More such floods — and the bills that follow — are likely as the climate continues changing in ways that make future floods more likely. “Climatologists believe increased annual precipitation and flooding will continue to be a consequence of climate change,” according to the report.

Since 1970, it has been getting more rainy around the lake, with three additional inches of rain now falling each year; consequently, the lake is about 1.5 feet higher. During that period, average temperatures have climbed by about 2.2 degrees, meaning the lake is much less likely to freeze. And tropical storms in the region are expected to become more common as storms take a more northerly route as Atlantic temperatures rise, according to the report.

Emissions of greenhouse gases from combustion of fossil fuels — which an international scientific consensus blames for ongoing man-made climate change — are not being significantly reduced, so planners around Lake Champlain must prepare ways for people to adapt their property, roads and infrastructure, like drinking water and sewage plants, to a changing environment, the report found.

Part of that adaptation, the report recommended, would be to remove development from natural floodplains — around both the lake and the rivers and streams that feed it — so those areas would function more fully in future flooding.

A scientist from Paul Smith’s College in Saranac Lake who studies Lake Champlain said the report reveals the changing future of the lake and possible steps to help protect property, people and the lake itself.

“This report essentially treats the extreme weather events of the last several years as “teachable moments.” Rather than simply enduring the recent floods, it is also important to learn as much as possible from them because the science, the models, and prudent common sense all suggest that there could well be more of this sort of thing to come in a warming future,” said Curt Stager, a professor of natural sciences.

The state Department of Environmental Conservation had no comment about the report’s findings and recommendations.

Federal flood insurance may have played a role in the amount of damage.
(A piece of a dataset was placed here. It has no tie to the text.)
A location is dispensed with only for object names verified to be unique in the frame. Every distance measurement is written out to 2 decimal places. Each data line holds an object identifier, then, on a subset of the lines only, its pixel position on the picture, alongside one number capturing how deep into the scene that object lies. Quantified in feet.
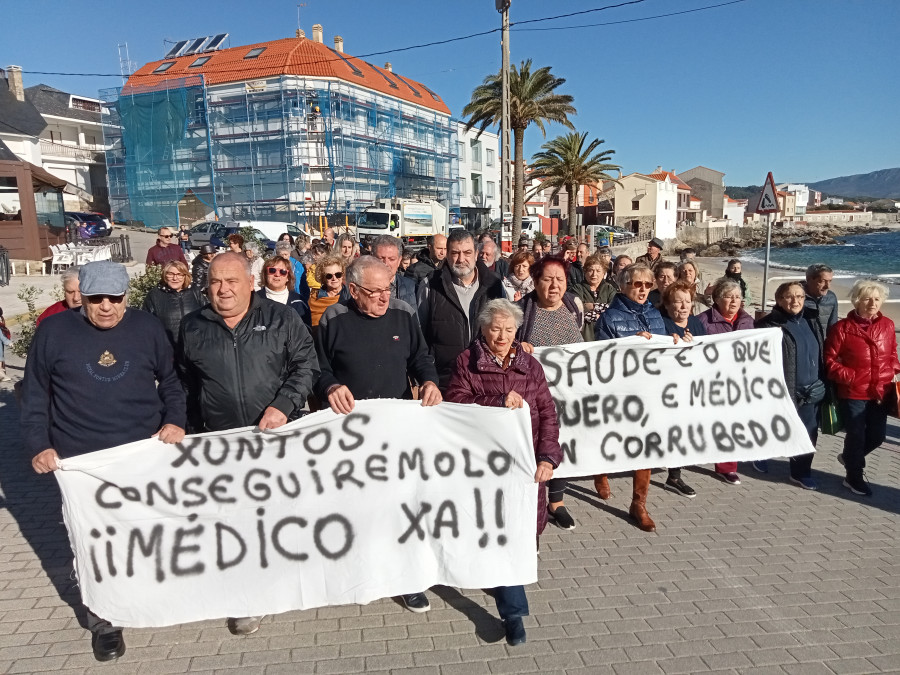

The report said the Natural Flood Insurance Program, which provides insurance to homes and businesses for flood damage, has failed to limit development in the areas around the lake most at risk of flooding.

“Although National Flood Insurance Program guidelines are designed to reduce the costs of repairing flood damage to insured structures within the 100-year-flood zone, they are not robust enough to protect floodplains from further encroachment in these critical zones, particularly along tributaries in the upper elevations with highly erodible soils. The cost of the recent floods is evidence that the national standards are inadequate,” the report found.

The report also recommended that New York, Vermont and Quebec create flood resilience offices for the lake.